1) Whether the supply of the instant service constitutes a taxable object of value-added tax

(4) Comprehensively taking account of the provisions of Article 1(1), (2), and (3) of the former Value-Added Tax Act, the supply of all goods or services shall be subject to value-added tax unless otherwise provided for in the Act, and the interpretation of tax laws and regulations shall not be strictly interpreted in accordance with the law, barring any special circumstance, and it shall not be extensively interpreted or analogically interpreted without reasonable cause (see Supreme Court Decision 94Nu1381, Feb. 14, 1995). Under the provisions of Article 12(3) of the former Value-Added Tax Act, the scope of the supply of goods or services is deemed to be included in the supply of the goods or services that are necessarily exempt from value-added tax, and each place of business related to the supply of the goods or services shall be deemed to be an entity that actually supplies the goods or services to which the goods or services are exempt from value-added tax and its establishment shall be deemed to constitute an entity that actually provides education for each place of business (see Supreme Court Decision 200Du7131, Mar. 15, 2001).

2) Whether the input tax deduction is recognized

Article 5 (1) of the former Value-Added Tax Act provides that a person who newly starts a business shall register with the head of a tax office having jurisdiction over the place of business within 20 days from the date of commencing the business under the conditions as prescribed by the Presidential Decree. Article 2 (1) of the same Act provides that a person who independently supplies goods or services for business purposes regardless of the existence of profit-making profit shall be liable to pay the value-added tax under this Act. According to Article 20 (5) of the same Act and Articles 8 and 67 (1) of the Enforcement Decree of the same Act, the head of a tax office having jurisdiction over the place of business shall grant a unique number corresponding to the registration number to a tax-exempt business operator to efficiently handle taxation data. Article 168 (1) of the Income Tax Act provides that a person who newly starts a business shall register with the head of a tax office having jurisdiction over the place of business. In full view of the purport of each provision regarding the above business registration, since a person liable for registration of value-added tax is limited to a person liable for registration under Article 17 (2).4).

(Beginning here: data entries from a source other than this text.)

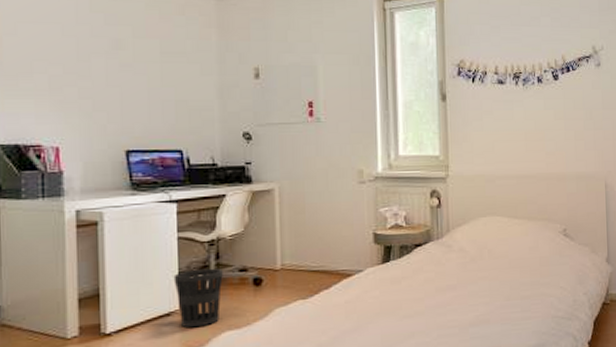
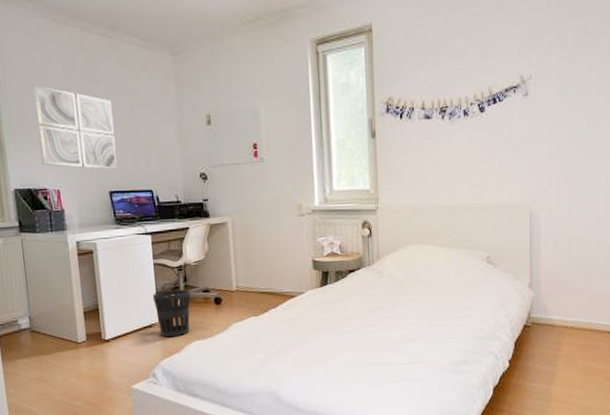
wall art: none [34,22,140,126] -> present [32,85,118,170]

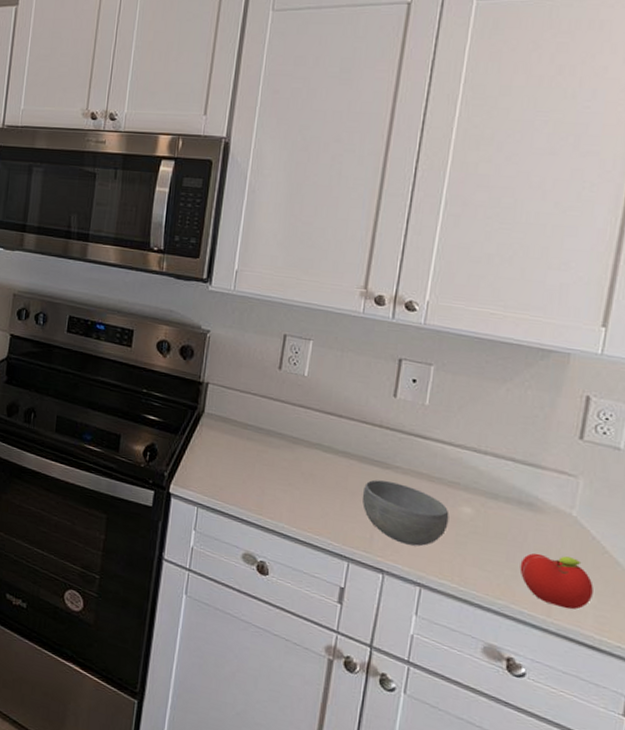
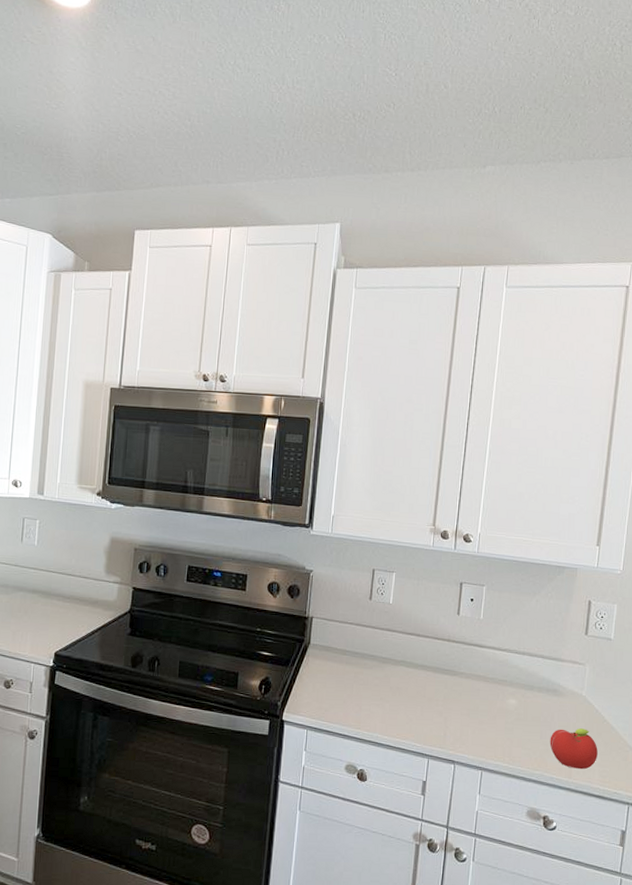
bowl: present [362,479,450,546] -> none [437,686,500,737]

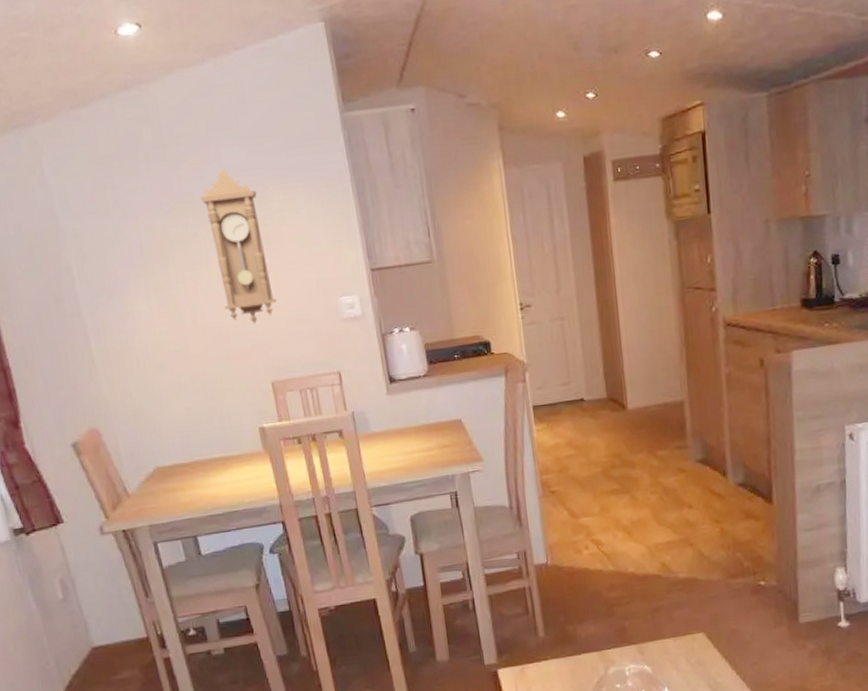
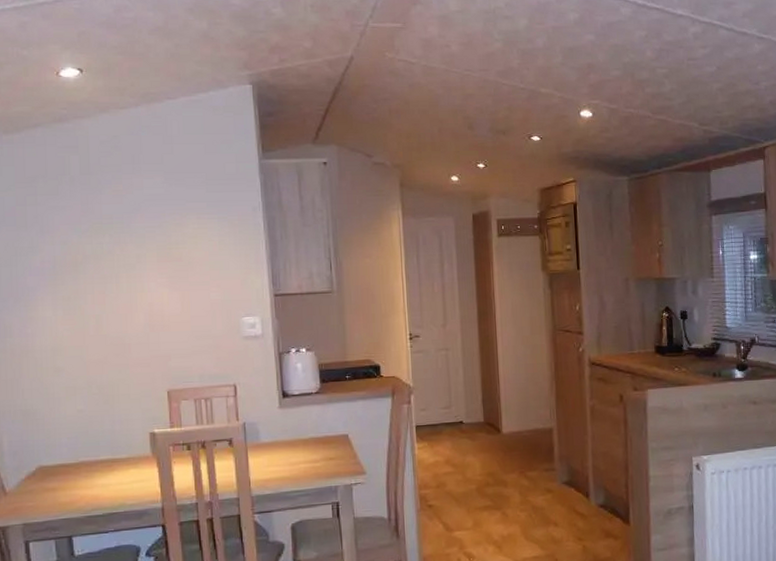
pendulum clock: present [199,168,277,324] -> none [117,196,181,336]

Therefore, as seen earlier, inasmuch as the Plaintiff continues to operate the value-added tax taxable business before making a general tax exemption while continuing the business, even if the input tax amount, as alleged by the Plaintiff, constitutes the input tax amount prior to registration under Article 17(2)7 of the Value-Added Tax Act excluded from the subject of deduction in calculating the value-added tax. Therefore, the Plaintiff’s assertion on this part

3) Therefore, the Defendant’s instant disposition is lawful.

3. Conclusion

Therefore, the plaintiff's claim of this case is dismissed as it is without merit. It is so decided as per Disposition.